For gene- and genome-based data, some good places to start are NCBI and EBI. A look at the annual Nucleic Acids Research (NAR) database issue can uncover a wide range of data that is publicly available. With published microarray experiments, you may know the data has been made public, but finding it can still take a lot of searching of repositories, and journal and investigator sites -- sometimes to find out that it still needs a lot of processing to be useable.

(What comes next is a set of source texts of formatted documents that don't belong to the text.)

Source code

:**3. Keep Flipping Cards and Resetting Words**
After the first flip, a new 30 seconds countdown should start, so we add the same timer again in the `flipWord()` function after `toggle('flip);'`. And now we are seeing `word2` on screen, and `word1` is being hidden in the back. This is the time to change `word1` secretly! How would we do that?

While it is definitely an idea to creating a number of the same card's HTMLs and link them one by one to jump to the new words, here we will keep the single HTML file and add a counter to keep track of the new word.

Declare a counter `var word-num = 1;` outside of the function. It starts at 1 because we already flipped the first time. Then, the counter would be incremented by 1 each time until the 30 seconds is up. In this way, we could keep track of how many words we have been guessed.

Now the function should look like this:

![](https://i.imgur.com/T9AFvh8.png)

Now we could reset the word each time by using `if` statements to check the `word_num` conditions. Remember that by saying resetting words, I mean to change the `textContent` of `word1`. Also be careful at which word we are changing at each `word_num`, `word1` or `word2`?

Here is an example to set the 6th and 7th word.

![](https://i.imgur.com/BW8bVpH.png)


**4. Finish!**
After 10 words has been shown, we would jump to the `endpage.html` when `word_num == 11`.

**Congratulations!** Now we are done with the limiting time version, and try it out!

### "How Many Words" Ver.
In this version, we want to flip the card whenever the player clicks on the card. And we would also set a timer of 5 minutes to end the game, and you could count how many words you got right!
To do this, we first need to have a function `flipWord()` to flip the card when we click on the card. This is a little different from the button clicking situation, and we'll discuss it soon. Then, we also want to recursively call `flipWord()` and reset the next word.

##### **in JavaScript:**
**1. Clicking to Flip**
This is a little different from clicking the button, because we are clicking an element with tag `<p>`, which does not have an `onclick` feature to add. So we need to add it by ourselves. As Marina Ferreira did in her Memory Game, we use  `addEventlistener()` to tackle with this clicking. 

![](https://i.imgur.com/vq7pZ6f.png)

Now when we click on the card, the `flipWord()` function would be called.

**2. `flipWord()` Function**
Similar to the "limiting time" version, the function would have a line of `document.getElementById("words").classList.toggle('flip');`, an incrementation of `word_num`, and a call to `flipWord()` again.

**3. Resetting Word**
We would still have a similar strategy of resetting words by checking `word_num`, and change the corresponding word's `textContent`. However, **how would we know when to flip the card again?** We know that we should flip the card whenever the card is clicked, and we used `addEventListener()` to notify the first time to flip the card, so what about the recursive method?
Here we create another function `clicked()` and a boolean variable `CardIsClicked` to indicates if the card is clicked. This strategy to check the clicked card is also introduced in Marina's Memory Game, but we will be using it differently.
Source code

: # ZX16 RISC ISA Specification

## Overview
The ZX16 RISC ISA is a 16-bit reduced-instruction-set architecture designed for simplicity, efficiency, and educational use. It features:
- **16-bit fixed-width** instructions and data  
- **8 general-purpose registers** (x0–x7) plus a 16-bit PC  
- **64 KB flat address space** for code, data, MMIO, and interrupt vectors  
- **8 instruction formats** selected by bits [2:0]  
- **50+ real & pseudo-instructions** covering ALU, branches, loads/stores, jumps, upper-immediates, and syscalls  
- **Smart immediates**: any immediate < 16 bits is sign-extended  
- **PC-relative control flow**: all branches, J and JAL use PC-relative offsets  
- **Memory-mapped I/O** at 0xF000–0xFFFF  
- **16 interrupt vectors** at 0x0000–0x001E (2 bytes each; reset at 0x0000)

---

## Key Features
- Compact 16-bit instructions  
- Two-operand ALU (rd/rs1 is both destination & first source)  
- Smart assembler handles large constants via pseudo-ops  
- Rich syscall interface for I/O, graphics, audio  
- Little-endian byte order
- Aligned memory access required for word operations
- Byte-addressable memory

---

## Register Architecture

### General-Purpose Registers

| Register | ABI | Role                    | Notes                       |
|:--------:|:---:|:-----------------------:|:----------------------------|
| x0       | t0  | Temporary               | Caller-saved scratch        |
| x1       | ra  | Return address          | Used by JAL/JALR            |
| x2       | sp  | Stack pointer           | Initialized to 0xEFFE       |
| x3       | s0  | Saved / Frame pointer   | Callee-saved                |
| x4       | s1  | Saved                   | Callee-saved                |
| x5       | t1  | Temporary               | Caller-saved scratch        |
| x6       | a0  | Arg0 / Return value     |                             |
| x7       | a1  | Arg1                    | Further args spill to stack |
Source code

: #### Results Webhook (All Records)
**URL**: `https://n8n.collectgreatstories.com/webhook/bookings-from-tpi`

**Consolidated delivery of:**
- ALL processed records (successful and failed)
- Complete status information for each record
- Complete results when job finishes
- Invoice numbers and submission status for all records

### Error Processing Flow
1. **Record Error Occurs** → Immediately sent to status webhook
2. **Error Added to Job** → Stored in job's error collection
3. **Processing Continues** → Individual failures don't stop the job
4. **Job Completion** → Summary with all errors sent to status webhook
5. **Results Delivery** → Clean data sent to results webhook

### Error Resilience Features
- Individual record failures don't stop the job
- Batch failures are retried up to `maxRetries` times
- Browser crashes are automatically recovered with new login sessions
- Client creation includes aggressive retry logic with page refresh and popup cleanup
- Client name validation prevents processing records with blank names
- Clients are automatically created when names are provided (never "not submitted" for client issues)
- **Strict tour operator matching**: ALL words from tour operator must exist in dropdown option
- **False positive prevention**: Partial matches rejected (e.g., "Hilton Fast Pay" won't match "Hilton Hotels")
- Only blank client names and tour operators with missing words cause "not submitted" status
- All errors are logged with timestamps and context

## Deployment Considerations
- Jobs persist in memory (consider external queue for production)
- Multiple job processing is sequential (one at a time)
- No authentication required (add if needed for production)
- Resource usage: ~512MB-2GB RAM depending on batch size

What can you do with the data? Published articles you read should include some ideas for current bioinformatics analysis tools. For Web-based tools, the annual NAR Web server issue has more than 100 tools to choose from; many are also available for command line use. The articles are short, but many reference more detailed ones describing the algorithms and statistics that happen when you click the “Submit” or “Go” buttons. Almost all published software is free and available for download. Installing software can range from effortless to frustrating, but for sure it’s worth a try. After being scared away by any download that ended in “.tar.gz,” we’ve found that often all it takes is following the directions in the README file.
NCBI Blast, an easy first software download, is a great way to discover how to install very useful software, create your own Blast-able databases, and search them using commands tailored to our exact specifications. With NCBI Blast, you can download an executable file that’s essentially the program ready to run on your computer. Other software installations may require compiling source code, which can be a lot trickier. When in doubt, follow the directions and cross your fingers.
How about programming? Being a programmer is not a prerequisite to doing bioinformatics, but as you get more involved, you’ll probably come up with new ideas that can only be implemented with some kind of programming or scripting. Both terms refer to any way in which you can combine a series of commands to execute together.
First, it may be worth exploring commands in your favorite spreadsheet program, as we’ve found many useful ones for processing numerical and text data, including logical operations. Actual programming creates the option of doing something that may not otherwise be possible to do, or automating something that would be really boring to do by hand. Regardless of your reasons for wanting to learn a programming language, a small investment in learning even a little can pay off within days.
So what language? We prefer Perl, primarily because writing short programs is fast, and there is already a lot of code (like BioPerl) for analyzing biological data, so we don’t have to start from scratch. Python is another popular option, whereas languages like Java and C++ are even more powerful but take longer to learn and write. Simply finding people who will volunteer to help you learn their favorite language could aid you in making that decision. In case you’re wondering, relational databases and SQL (the language to query them) can be very powerful but generally less of an initial priority than programming.
Interested in a certain specialty? Bioinformatics has developed into a very broad field, and even bioinformaticists generally don’t know something about everything. Becoming more expert in a specific area, such as protein structure analysis or microarray analysis, may be more relevant. These emphases can be largely tackled by learning the theory and practice behind a single, albeit quite complex, suite of tools, along with the prerequisite chemistry or statistics.
Fran Lewitter, PhD, is director of bioinformatics and research computing at Whitehead Institute for Biomedical Research. This column was written in collaboration with George Bell, PhD, a bioinformatics scientist in Fran’s group.